In the last five years, high throughput sequencing has revolutionized biological research. The ability to quickly generate millions of short sequence reads enables studies that would have been inconceivable even 10 years ago. This work focuses on RNA-Seq, the application of high throughput sequencing to an organism's transcriptome. We describe a method of library preparation that improves sequence coverage, a new algorithm for detecting splice junctions in the datasets, and finally, application of these techniques to the study of splicing in Plasmodium falciparum.
The long march is a technique for Solexa library preparation that increases contig length and target sequence coverage. The long march incorporates a Type IIS restriction enzyme into the sequencing primer adapter. Each round of marching cuts off the initial part of the read and ligates a new adapter downstream, creating overlapping reads. Validation on P. falciparum genomic and human hepatitis B virus positive samples showed 39% and 42%, respectively, increases in numbers of bases covered.
Next we developed an algorithm to detect spliced reads crossing exon-exon junctions in RNA-Seq datasets. Our algorithm uses an unbiased approach, relying only on the read dataset and a reference genome, detecting canonical and noncanonical splice junctions.

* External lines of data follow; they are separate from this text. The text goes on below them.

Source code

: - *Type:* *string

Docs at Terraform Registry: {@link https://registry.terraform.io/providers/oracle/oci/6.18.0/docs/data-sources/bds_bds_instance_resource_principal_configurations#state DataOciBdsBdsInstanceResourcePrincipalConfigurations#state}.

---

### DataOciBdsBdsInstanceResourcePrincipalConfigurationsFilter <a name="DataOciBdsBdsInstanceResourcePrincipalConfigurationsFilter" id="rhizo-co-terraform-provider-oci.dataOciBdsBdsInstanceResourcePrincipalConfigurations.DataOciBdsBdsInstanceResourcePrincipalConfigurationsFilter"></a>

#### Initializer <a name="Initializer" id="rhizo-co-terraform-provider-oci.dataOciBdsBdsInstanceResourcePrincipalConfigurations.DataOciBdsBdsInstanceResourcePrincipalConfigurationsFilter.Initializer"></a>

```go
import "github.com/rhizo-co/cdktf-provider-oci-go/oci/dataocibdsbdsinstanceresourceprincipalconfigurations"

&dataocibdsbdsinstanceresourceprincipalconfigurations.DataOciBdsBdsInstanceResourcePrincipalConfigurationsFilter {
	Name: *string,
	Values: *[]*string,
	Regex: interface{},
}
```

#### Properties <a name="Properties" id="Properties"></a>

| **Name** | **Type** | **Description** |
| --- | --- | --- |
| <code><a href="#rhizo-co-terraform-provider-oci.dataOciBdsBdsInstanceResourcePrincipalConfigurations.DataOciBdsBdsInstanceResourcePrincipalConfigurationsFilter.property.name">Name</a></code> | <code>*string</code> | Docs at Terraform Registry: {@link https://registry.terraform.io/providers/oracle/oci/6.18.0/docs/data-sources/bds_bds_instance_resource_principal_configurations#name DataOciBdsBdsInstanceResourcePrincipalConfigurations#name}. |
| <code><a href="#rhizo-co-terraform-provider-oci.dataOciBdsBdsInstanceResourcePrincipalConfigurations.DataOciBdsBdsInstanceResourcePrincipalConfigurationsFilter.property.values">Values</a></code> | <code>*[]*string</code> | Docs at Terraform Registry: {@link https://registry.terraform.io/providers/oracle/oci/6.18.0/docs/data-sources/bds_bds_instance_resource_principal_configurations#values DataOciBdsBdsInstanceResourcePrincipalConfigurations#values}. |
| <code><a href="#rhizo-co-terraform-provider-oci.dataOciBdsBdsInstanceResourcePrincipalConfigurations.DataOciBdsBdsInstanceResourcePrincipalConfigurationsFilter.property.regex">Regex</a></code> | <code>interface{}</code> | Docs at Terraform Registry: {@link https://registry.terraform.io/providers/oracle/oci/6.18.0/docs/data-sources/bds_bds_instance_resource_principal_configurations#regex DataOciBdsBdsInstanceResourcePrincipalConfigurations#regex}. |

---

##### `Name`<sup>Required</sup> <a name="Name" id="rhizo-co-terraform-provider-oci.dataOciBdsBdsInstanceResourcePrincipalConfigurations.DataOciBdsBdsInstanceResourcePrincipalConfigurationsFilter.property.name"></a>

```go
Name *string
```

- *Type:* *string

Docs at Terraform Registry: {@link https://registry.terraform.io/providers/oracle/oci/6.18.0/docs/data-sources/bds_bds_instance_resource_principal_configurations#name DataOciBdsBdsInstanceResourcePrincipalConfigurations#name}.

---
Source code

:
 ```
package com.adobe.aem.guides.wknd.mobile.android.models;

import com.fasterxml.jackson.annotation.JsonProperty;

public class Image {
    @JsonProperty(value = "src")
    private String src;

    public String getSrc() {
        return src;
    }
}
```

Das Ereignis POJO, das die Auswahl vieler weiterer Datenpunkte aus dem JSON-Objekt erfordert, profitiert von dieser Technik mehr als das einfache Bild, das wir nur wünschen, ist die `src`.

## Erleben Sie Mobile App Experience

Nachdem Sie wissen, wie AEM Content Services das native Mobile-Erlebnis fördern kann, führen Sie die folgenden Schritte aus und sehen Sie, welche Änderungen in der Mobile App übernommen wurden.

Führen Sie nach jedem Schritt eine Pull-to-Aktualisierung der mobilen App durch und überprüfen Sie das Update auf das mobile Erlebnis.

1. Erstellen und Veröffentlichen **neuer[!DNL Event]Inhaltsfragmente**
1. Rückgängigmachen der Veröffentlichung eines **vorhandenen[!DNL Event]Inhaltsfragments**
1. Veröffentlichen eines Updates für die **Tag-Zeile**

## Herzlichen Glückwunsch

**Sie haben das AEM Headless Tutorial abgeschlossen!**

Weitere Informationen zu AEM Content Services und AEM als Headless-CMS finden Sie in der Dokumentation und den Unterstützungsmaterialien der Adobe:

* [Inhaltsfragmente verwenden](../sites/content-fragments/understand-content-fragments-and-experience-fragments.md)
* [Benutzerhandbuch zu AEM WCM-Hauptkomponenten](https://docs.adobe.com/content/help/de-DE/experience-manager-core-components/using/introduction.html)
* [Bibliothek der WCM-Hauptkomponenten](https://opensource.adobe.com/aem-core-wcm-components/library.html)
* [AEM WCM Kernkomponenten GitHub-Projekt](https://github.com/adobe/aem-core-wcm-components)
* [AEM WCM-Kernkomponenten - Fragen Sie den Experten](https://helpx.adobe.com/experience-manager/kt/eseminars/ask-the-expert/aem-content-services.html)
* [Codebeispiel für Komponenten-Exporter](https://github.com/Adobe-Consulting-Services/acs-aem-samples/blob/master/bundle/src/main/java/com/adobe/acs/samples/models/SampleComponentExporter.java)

This works by dividing reads in half for initial seeding in the reference genome then using an HMM, trained on the input data, to determine the optimal splice position. Our algorithm provides a score for each splice junction, which allows researchers to tune the false positive rate to the requirements of their experiment. This approach identifies more splice junctions than currently available algorithms, without a reduction in specificity, when tested on publicly available datasets for Arabidopsis thaliana, Plasmodium falciparum, and Homo sapiens.
Finally, our library preparation technique and splice detection algorithm were used to study splicing in P. falciparum. Both our data and publicly available datasets were used to identify splicing events in the blood stages of the parasite. We confirmed 6,678 previously known introns and identified 977 novel introns with canonical splice edges. In addition, we detected 310 alternative slicing events as well as splicing events antisense to known transcripts.